I haven't checked out Andrew Gelman's blog, but your phrasing is accurate. However, that's not the same as saying that "there is a 91% chance that the effect was not by chance." By Bayes' theorem we have:
P(it was chance | data) = [P(data | it was chance) * P(it was chance)] / P(data)
= [P(data | it was chance) * P(it was chance)] / [P(data | it was chance) * P(it was chance) + P(data | it wasn't chance) * P(it wasn't chance)]
The P value estimates P(data | it was chance). It doesn't tell us anything about the other factors, in particular the priors P(it was chance) and P(it wasn't chance). For this case it comes down to the a priori likelihood that IVM has a positive effect. If that were already considered really likely then the results presented here would provide some support. If it were considered incredibly unlikely then it would increase the probability somewhat without making it overwhelming.
I recommend checking out the examples at https://en.wikipedia.org/wiki/Bayes'_theorem to see the difference. Even apparently strong evidence can run up against incredibly low prior probabilities.
Thanks for all this, I am a grizzled Bayesian myself. Andrew Gelman developed Hamiltonian Monte Carlo which as you probably know enabled whole new vistas of statistical problems to be solved in fully Bayesian fashion using the programming language Stan. His blog is at Columbia and not hard to find.

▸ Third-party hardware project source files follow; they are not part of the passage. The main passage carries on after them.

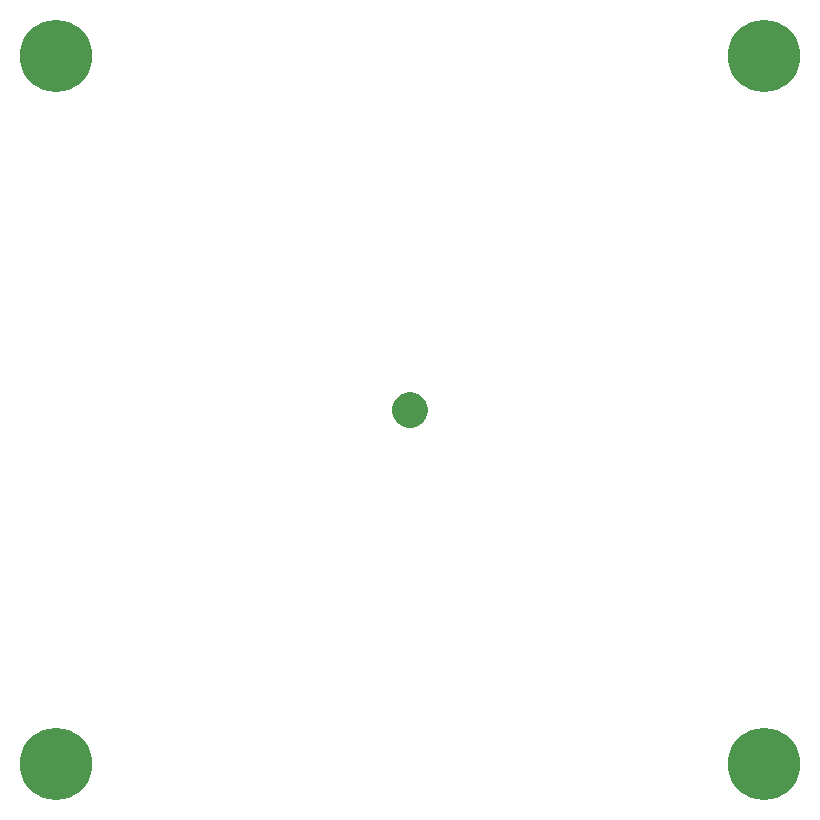
<source format=gbs>
G04*
G04 #@! TF.GenerationSoftware,Altium Limited,Altium Designer,22.4.2 (48)*
G04*
G04 Layer_Color=16711935*
%FSLAX25Y25*%
%MOIN*%
G70*
G04*
G04 #@! TF.SameCoordinates,8AB4A971-0839-457E-B64D-4FD5DF5DD75B*
G04*
G04*
G04 #@! TF.FilePolarity,Negative*
G04*
G01*
G75*
%ADD49C,0.24122*%
%ADD55C,0.00394*%
G36*
X1689Y5712D02*
X2764Y5267D01*
X3731Y4621D01*
X4554Y3798D01*
X5200Y2831D01*
X5645Y1756D01*
X5872Y615D01*
Y33D01*
Y-548D01*
X5645Y-1689D01*
X5200Y-2764D01*
X4554Y-3731D01*
X3731Y-4554D01*
X2764Y-5200D01*
X1689Y-5645D01*
X548Y-5872D01*
X-615D01*
X-1756Y-5645D01*
X-2831Y-5200D01*
X-3798Y-4554D01*
X-4621Y-3731D01*
X-5267Y-2764D01*
X-5712Y-1689D01*
X-5939Y-548D01*
Y33D01*
Y615D01*
X-5712Y1756D01*
X-5267Y2831D01*
X-4621Y3798D01*
X-3798Y4621D01*
X-2831Y5267D01*
X-1756Y5712D01*
X-615Y5939D01*
X548D01*
X1689Y5712D01*
D02*
G37*
D49*
X-118144Y-118077D02*
D03*
X118077D02*
D03*
Y118144D02*
D03*
X-118144D02*
D03*
D55*
X-33Y33D02*
D03*
M02*

</source>
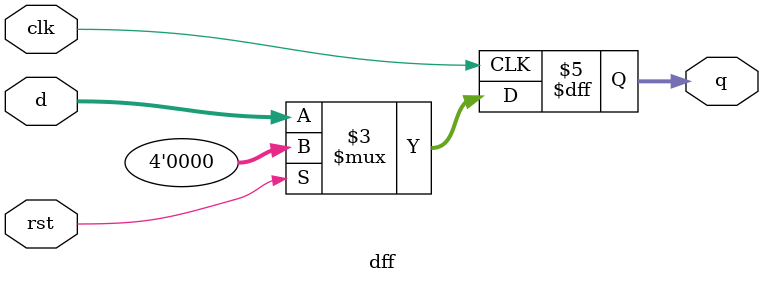
<source format=v>
module dff(

input clk,
input rst,
input [3:0] d,
output reg [3:0] q

);



always @(posedge clk)begin
    
    if(rst) begin 
        q <= 0;
    end else begin 
        q <= d ;
    end

end
endmodule
</source>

I think you're actually conflating a couple of things here. One is whether rejection of a null hypothesis is the same thing as accepting the alternative hypothesis. It is of course not as a matter of interpreting the statistics. But it's really an experimental design question. The whole point of an experiment is to create controlled conditions and restrict the degrees of freedom of the experiment. We do this so that an effect, if it exists, is most credibly attributed to one particular cause. Therefore a rejection of the null must imply that cause. Of course this is never possible to do perfectly so every paper (and every science news article) should be very clear about what the limitations are of every experiment.
So I think Dean is right and you're criticizing a straw man essentially. But thanks for the good discussion.

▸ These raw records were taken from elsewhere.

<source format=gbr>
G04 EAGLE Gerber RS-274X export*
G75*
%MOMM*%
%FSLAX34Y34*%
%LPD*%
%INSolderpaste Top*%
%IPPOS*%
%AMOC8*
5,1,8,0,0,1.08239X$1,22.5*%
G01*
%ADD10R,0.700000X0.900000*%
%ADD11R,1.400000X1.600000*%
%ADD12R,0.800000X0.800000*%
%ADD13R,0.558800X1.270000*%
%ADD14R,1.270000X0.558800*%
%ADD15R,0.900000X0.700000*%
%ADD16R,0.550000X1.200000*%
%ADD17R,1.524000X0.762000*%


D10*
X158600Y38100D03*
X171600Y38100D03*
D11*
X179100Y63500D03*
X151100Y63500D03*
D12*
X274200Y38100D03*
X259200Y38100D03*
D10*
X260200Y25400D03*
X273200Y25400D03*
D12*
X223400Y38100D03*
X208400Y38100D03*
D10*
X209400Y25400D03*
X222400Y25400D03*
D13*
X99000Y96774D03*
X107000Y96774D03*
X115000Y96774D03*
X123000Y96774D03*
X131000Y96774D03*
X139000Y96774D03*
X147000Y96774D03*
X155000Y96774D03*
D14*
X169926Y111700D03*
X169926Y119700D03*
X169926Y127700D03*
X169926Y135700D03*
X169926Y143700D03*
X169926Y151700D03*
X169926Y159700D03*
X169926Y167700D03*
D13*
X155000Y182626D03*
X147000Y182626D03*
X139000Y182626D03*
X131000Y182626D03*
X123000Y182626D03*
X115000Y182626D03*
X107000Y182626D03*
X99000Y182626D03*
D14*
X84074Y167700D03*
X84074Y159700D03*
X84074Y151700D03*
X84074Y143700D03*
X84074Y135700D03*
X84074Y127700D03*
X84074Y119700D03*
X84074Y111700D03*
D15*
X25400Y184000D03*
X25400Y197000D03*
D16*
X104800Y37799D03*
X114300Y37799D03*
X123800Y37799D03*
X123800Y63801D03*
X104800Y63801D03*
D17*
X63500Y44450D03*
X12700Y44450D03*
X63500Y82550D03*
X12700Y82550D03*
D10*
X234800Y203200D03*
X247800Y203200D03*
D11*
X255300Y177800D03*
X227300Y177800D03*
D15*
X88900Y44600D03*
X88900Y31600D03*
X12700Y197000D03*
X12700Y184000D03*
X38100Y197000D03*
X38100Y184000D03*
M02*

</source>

I only meant to challenge two very specific statements:
Dean: "If I understand correctly, "P= .09" means there is a 91% chance that the effect was not by chance."
Igor Chudov: "Your interpretation is 100% on the mark, ..."
That interpretation wasn't what P = .09 means, but it's easy to be confused on these points and a common mistake to make. I merely wanted to set the record straight; I wasn't intending to argue more than that or express an opinion regarding this precise work.
Exactly how we should react to P = 0.09 in general and this study specifically is a separate, somewhat philosophical issue. Igor makes some good points -- maybe this doesn't conclusively demonstrate IVM effectiveness, but based on these numbers it doesn't rule it out; we'd just need a larger study to (hopefully) find stronger evidence (one way or the other, but I'd prefer IVM to work). On the other hand, I've seen people argue that confounders (such as relative vaccination percentages in the cohorts) taint these numbers, and so the arguments continue.
Our epidemiology course was deadly boring so I went skiing half the days. I have had to appreciate some of this to challenge the drug reps over the last thirty years.
I do remember my favourite pharmacology prof's advice though: "Test your drug on 15 people. You will know if it works."